Builders losing faith

Yes, some work is getting done. The ones you mentioned are great. When we say “builders”, we are referring to the stakeholder group of builders of protocols or dapps using the Arbitrum tech stack whether that is Orbit Chains or Arbitrum One/Nova.

Just look at Treasure DAO who clearly sighted lack of the DAO being able to progress at reasonable speeds. Another indicator is how few protocol builders are regularly participating in DAO calls. Even the most hungry have pulled back - so you have to ask yourself why @Soby @IronBoots @dk3 and other builders aren’t spending the time they were in the DAO?

While the programs you mention are great, we need people actually talking to builders. Where are our user interviews with new orbit chain builders asking what they really care about when deciding where to build? This is the point.

(For the record, delegate incentives has been a highlight and example of a well run initiative.)

Contributor retention

I think its an unrealistic request to ask for the data - talk about a circular problem! We’ve never had operational work done to track contributors. Do we have more contributors or louder people? Whats the membrane? Who counts as a contributor? I’ll cede that we could be wrong in this assessment, but I doubt many have done a wider set of stakeholder interviews on which they base their assumptions.

Governance operations

Starting with building an initiatives db, checkins with current initiatives, and exit interviews with past initiatives. We also have a lot of other key stakeholder engagement to do.

Workstream stewardship

This is what people always miss about operations, especially governance operations - it’s not just you!
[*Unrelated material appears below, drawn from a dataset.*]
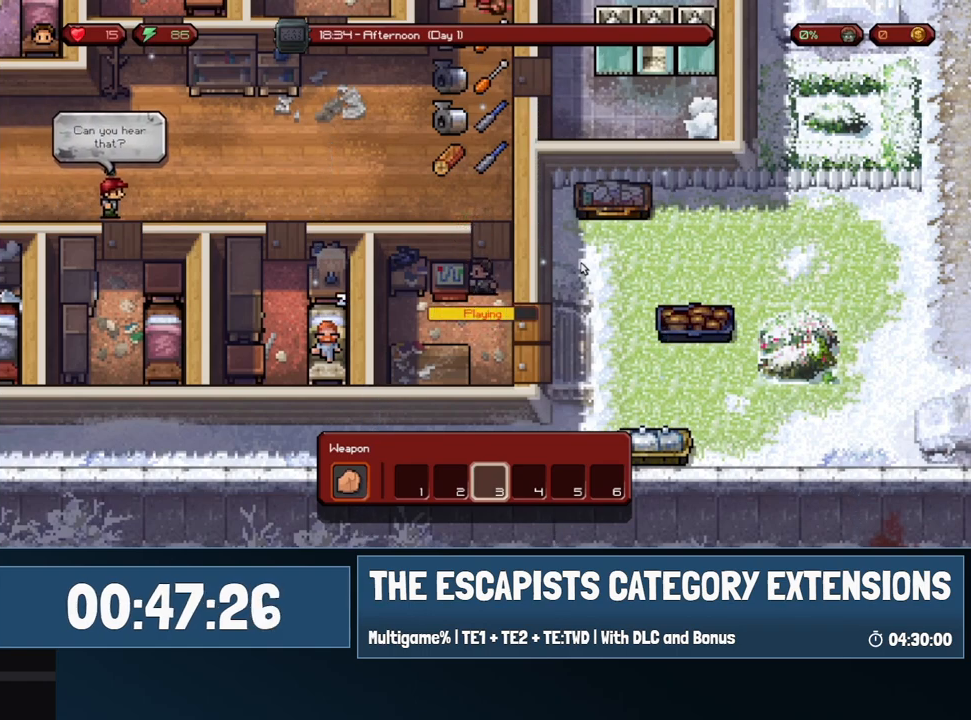
{"keys": [], "mouse": [], "events": []}
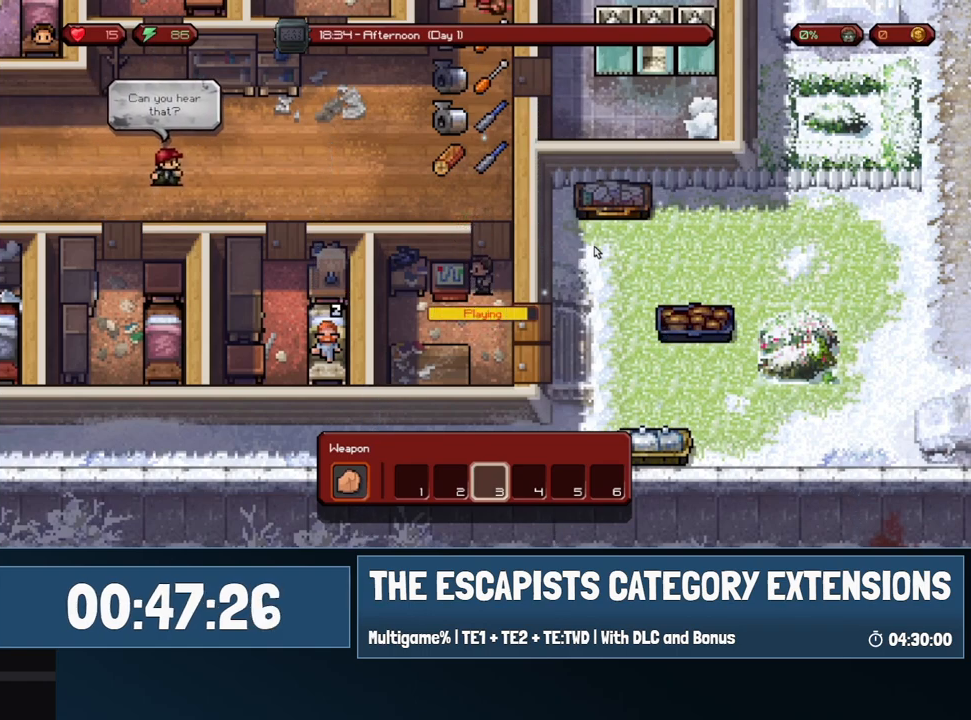
{"keys": [], "mouse": [], "events": [[400, "mouse_left", "down"], [450, "mouse_left", "up"]]}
To start, NO, we would not be the council supervisors - we would conduct the processes of drafting role descriptions (ie. must have one relevant person from OCL) selecting potentials, and organizing calls.

This in between work to get it done is governance operations. In a centralized system, the executive makes a decision and then is responsible for their reports receiving the message accurately and overseeing their accountability. In a decentralized system, the community decides in role of the executive - and maybe even decides who tactically does the work - but puts no one in place to oversee or act as a counterparty.

Our work would be in service to the council, acting as a budget steward while defining the role well enough to hire/elect or hand it off.

Necessity on Orbit Chain Mesh workstream proposal

Our feedback from large delegates was that governance operations isn’t enough to earn the salary needed to keep us here - that would require us doing more strategic or creative work.

The budget is an opportunity for us to drive some strategic work that requires strong multi-party alignment unlike any collaboration we’ve see this far in the overall Arbitrum ecosystem.

We are currently combining feedback from the foundation and top delegates to put together the exact comp package.

Not speaking for Alex, but for me - I need to make at minimum what I’ve made in the past. There is no reason for me to take a role without benefits, travel expenses, bonus, commission, equity or tokens AND do it for less than my salary the last 4 years. While I’d like to stay working with Arbitrum, that is a hard constraint for me - I’m willing to not negotiate to match my opportunity cost, but I can’t take a role that is a huge backward step financially. (Which I’ve done before with early team roles at startups - because we negotiated for higher equity.)

Yes. I have left Thrive protocol. We had a fork in the road: I wanted to design pluralist grants governance which is capture resistant and they want to refine and scale their method of funding grants at critical milestones of value creation. They do great work, but the governance design requires different motivations. I am taking the risk of leaving them because I believe it the right thing to do as my interests don’t lie in product refinement & scaling. I’m still very supportive of them and see many ways they can help our grants programs in the future.

I’ve actually never been paid from it - I don’t believe so anyway. I always put my rational on snapshot or tally, but don’t have a thread. I’m such a small delegate anyway that I almost felt embarassed collecting because I was earning from Plurality Labs/Thrive. I’ll admit it was a little frustrating this last month since I see tons of delegates putting short sweet answers in their thread while I spend a lot of time actively participating!

We’ve offered them a seat on the council for the Orbit Chain Mesh workstream budget and have been in communication around the OpCo. While we haven’t seen any details related to OpCo yet, we fully intend to collaborate.

I also have a history of making good on my word. I shut down the FDD workstream at Gitcoin when the protocol launched because it was time and I had previously committed to doing so. I also started up and spun out multiple workstreams there. We had needs like DAO Ops and Support which we had budget to kickstart and some delegates worried I was “power grabbing” but we spun out and handed off responsibility every time.

Thanks for your questions and valuable time spent considering our proposal.